- [Text]:
When large databases of HLA typed individuals are analyzed, only a small percent of potential HLA phenotypes are found. Using serologic assignments from an unrelated donor registry, of the predicted 19 536 660 HLA-A,-B,-DR phenotypes, only 1.6% were observed.30 This suggests that not all HLA allele combinations will be found. Indeed, some HLA haplotypes appear more frequently than expected. Linkage disequilibrium measures the degree of non-random association between alleles of separate loci. Apparently high disequilibrium across the DR-DQ subregion coupled with a lack of recombination have resulted in specific associations between DQA1 and DQB1 alleles and between DRB1 and DQ alleles although a single allele such as DQB1 may be associated with one of several partner alleles. For example, DQB1*0602 is found on the same chromosome as the DQA1 alleles DQA1*0102, or *0103 or *0104, but has not been observed with DQA1*0201, *0301, *0401, or *0501.31,32 These associations may differ among individuals of different racial/ethnic backgrounds. For example, DRB1*0901 is associated with DQB1*0201 in African Americans but with DQB1*0303 in individuals of northern European descent. Within the DR subregion, specific allele combinations at the several DRB loci are associated with families of DR haplotypes (Fig. 39.2). For example, the DRB3 locus is found in haplotypes carrying specific DRB1 alleles including DRB1*0301, *1101, *1201, *1301, and *1401 alleles (Table 39.4). In the class I region, associations between HLA-B and -C alleles have also been noted.29

Table 39.4 DR haplotypesa

DR molecules encoded Expressed DR loci included in haplotype DRB1 alleles associated with haplotype
DR, DR51 DRA, DRB1, DRB5 DRB1*15, *16
DR, DR52 DRA, DRB1, DRB3 DRB1*03, *11, *12, *13, *14
DR, DR53 DRA, DRB1, DRB4 DRB1*04, *07, *09
DR DRA, DRB1 DRB1*01, *08, *10

a It should be noted that there are exceptions to these associations. For examples, DRB1*15 haplotypes have been observed that lack a DRB5 locus and some DRB5 positive haplotypes lack a DRB1 locus. In addition, some DRB1*01 haplotypes carry a DRB5 locus.

Extension of linkage disequilibrium across longer regions of the MHC has resulted in associations between specific class I and class II alleles. The associations of multiple alleles result in extended haplotypes.33,34 The most well known extended haplotype is A*0101, Cw*0701, B*0801, DRB1*0301 which is common in northern Europe, appearing at a frequency of approximately 5–15%.28 It has been hypothesized that these associations may have been maintained in the population by selection, that is, associations between DR and DQ as well as associations within an extended haplotype might represent optimal combinations of immune response molecules. It is also likely that features of the genome structure limiting recombination or changes in the structure of the population, such as through admixture of different ethnic groups, have caused the linkage disequilibrium. Because alleles at various HLA loci are non-randomly associated, these associations enhance the frequency with which individuals share alleles across multiple HLA loci facilitating the selection of HLA identical individuals as tissue donors.

- [Data section]:
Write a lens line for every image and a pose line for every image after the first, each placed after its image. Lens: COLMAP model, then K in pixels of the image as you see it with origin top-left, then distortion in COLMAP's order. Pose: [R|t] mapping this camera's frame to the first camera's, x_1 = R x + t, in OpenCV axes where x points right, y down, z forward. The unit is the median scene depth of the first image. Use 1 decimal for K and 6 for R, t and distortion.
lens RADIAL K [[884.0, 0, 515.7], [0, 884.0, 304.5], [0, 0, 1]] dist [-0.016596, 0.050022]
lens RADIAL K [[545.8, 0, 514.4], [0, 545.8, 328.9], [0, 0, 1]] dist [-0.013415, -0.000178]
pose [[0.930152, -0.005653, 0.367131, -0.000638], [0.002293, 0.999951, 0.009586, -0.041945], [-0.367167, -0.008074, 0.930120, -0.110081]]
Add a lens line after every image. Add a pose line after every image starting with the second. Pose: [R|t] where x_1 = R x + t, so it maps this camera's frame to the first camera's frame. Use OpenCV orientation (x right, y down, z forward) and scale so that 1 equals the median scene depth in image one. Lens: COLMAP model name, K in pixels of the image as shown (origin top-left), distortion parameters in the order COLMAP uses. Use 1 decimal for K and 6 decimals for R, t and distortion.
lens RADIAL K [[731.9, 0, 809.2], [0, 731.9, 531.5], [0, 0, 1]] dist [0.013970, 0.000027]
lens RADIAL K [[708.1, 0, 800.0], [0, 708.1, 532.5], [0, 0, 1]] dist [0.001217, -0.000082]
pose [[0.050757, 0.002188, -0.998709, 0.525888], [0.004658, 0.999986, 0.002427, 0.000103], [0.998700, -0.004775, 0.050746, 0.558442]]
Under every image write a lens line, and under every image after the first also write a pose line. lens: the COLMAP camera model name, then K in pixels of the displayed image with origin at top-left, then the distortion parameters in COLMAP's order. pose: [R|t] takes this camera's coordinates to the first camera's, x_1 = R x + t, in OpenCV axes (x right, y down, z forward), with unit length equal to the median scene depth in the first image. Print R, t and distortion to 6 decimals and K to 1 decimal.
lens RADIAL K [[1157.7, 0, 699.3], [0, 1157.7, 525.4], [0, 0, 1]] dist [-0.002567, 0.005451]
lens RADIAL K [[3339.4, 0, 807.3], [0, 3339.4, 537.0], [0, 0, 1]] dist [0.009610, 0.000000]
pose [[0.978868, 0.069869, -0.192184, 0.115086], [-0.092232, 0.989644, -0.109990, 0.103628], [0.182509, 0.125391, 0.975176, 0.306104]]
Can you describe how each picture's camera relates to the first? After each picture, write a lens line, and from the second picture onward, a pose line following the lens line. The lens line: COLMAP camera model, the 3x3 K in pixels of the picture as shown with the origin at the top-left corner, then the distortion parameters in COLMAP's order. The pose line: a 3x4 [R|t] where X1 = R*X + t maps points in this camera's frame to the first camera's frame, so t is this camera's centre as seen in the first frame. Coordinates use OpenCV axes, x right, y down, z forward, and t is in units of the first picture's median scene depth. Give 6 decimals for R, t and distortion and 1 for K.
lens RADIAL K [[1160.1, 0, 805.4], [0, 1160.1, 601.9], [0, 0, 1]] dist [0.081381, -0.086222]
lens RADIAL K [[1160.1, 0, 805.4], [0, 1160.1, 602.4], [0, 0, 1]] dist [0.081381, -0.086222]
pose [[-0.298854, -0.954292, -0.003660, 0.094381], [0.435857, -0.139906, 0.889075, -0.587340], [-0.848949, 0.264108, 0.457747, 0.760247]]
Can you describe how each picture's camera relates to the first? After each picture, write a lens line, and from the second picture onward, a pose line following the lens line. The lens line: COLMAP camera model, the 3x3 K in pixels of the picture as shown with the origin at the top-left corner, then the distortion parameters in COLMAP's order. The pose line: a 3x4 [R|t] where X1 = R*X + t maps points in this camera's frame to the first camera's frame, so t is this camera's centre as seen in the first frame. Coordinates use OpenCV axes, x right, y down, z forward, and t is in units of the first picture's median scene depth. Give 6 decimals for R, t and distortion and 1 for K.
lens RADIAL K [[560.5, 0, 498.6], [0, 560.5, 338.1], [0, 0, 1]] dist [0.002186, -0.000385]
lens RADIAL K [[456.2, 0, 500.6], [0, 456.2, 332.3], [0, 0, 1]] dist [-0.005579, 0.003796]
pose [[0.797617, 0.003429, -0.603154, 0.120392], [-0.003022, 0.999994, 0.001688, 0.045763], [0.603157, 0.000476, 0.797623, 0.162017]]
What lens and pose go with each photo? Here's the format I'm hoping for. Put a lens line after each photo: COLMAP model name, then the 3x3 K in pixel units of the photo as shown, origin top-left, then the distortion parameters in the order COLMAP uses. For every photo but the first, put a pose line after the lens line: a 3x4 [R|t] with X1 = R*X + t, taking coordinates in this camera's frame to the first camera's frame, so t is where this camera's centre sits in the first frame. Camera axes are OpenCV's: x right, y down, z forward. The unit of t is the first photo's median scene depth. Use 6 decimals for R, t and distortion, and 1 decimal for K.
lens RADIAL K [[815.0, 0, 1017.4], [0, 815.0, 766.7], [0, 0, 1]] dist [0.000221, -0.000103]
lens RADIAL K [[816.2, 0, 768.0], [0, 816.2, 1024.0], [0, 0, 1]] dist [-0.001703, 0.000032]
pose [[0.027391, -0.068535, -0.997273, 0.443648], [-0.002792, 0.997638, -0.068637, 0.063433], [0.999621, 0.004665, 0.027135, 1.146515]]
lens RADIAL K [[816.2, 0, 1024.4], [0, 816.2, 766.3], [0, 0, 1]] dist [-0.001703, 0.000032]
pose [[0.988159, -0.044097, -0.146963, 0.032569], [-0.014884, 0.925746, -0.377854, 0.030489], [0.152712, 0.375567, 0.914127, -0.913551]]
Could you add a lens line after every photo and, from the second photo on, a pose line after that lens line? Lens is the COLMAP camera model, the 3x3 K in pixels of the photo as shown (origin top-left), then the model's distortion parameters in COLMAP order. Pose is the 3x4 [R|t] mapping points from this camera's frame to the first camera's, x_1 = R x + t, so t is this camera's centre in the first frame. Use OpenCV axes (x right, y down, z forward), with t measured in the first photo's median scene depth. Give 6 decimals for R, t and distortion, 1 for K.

- [Work to complete]:
• A. The HLA linkage disequilibrium text says the DRB3 locus is found in haplotypes carrying specific DRB1 alleles. List the alleles the prose names there.
• B. Carry the HLA linkage disequilibrium text forward past its final sentence.

- [Answers]:
• A. DRB1*0301, DRB1*1101, DRB1*1201, DRB1*1301, DRB1*1401

• B.
Classical MHC class I proteins are expressed by most nucleated cells, but the level of expression on the cell surface varies for different cell types. Cis-acting sequence blocks (enhancer A, interferon-stimulated response element (ISRE), W/S box, X box (previously known as site α) and Y box (previously known as enhancer B)) in the regulatory (promoter) region upstream of each class I gene control gene expression (Fig. 39.5A).35 Each promoter sequence block binds numerous proteins (transcription factors) that regulate the level of transcription of the gene and ultimately the amount of protein at the cell surface. For example, enhancer A binds stimulating protein 1 (Sp1) and various members of the NF-κB/rel family of transcription factors. Collectively, the complex is termed NF-κB. Normal class I gene expression requires the coordinated action of each of these regulatory elements; however, disruption of any one sequence block reduces, but does not appear to ablate, MHC class I expression.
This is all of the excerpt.